Emerging data show that some individuals want to receive all types of WGS/WES information—including those genomic results that cannot be interpreted [19]. We believe that as a general rule it is required ethically only to inform research participants who have opted to receive information of any actionable incidental genomic finding that can be medically managed [4]. Whether the international community endorses the ACMG list or a similar one for routine clinical practice, in effect establishing a standard of care, we propose that therapeutic trials should incorporate a similar standardized approach to reporting incidental genomic findings found in WGS/WES as part of a trial.
We feel that in a research context, participants' autonomous decision not to know genomic information should be respected. To respect the autonomy of clinical trial participants, explanation of the possibility that WGS/WES will result in incidental genomic findings should be disclosed as part of the consent process.
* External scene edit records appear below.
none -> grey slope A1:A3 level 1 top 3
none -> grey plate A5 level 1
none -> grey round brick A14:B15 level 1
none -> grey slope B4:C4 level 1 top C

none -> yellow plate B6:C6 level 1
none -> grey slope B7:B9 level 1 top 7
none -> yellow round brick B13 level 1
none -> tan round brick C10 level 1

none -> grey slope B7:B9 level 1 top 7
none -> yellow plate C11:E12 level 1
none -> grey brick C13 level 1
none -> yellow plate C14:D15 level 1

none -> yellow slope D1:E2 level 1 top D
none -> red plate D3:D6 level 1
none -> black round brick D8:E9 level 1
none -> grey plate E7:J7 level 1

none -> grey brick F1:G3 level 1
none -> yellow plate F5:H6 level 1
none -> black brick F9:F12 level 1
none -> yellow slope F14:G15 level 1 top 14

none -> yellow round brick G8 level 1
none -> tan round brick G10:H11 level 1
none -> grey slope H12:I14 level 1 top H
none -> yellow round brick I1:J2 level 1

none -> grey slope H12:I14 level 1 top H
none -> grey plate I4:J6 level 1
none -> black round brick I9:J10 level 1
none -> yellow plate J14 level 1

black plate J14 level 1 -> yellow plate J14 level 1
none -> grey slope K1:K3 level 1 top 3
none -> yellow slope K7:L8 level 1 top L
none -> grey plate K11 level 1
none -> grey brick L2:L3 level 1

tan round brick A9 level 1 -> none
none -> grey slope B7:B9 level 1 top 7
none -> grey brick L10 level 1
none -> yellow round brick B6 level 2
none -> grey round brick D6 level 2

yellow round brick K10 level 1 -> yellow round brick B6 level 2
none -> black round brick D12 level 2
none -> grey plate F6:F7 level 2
Participants should receive comprehensive pre-sequencing counseling and be informed of the options to learn or not learn of any resulting incidental genomic finding. They should also have the option of changing their minds with regard to learning of incidental genomic findings at any point during the trial [7],[27], prior to actual disclosure of an identified incidental genomic finding. Furthermore, to ensure requisite validity of the finding, upon identification of an incidental genomic finding that is a candidate for disclosure (i.e., one that is to be offered according to the prevailing clinical standard of care), the incidental genomic finding should be confirmed in accordance with clinical laboratory standards and regulations [28].
Conclusion
In anticipation of genome sequencing becoming commonplace in clinical trials, from the beginning, the scientific community should be respectful of the rights of all participants, regardless of where they are recruited. Among these rights is the right to receive the standard of care regarding reporting of incidental genomic findings and provision of interventions necessary to prevent or ameliorate medical conditions associated with those findings. The challenges of developing a common approach for clinical trials involving WGS/WES warrant an open debate among stakeholders (funding organizations, investigators, regulators, IRB/REC members, bioethicists, and patient advocates) in the clinical research enterprise.